▶ [Data shown]:
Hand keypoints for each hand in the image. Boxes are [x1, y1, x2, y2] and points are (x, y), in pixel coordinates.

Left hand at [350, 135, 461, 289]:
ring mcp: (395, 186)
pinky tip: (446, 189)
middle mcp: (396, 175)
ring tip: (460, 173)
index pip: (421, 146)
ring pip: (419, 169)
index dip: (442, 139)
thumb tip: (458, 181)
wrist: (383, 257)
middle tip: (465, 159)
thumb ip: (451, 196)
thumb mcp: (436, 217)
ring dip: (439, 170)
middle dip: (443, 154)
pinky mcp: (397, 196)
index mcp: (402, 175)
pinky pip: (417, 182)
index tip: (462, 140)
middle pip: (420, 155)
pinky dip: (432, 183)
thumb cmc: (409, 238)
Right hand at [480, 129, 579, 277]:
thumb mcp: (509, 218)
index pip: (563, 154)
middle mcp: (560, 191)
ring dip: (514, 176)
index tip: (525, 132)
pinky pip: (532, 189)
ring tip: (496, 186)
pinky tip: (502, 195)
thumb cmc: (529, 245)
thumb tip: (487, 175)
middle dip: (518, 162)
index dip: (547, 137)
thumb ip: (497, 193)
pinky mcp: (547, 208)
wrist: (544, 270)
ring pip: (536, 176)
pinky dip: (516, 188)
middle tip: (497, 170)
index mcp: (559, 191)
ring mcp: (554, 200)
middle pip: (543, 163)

==

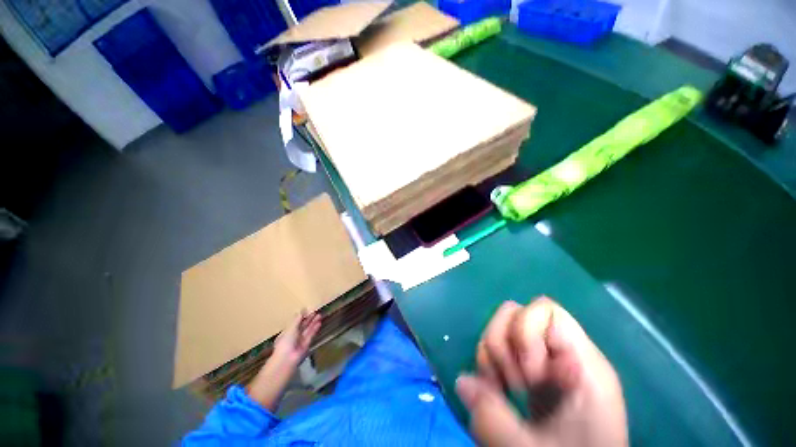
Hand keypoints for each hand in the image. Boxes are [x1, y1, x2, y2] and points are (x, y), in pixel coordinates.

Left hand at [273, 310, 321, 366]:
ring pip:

▶ [Assignment]:
Scan the material above for the string "pinky" and report each line where you find it.

▶ [Result of this exercise]:
pinky tip: (446, 189)
pinky mcp: (397, 196)
pinky pip: (417, 182)
pinky dip: (432, 183)
pinky pip: (532, 189)
pinky tip: (502, 195)
pinky mcp: (547, 208)
pinky dip: (516, 188)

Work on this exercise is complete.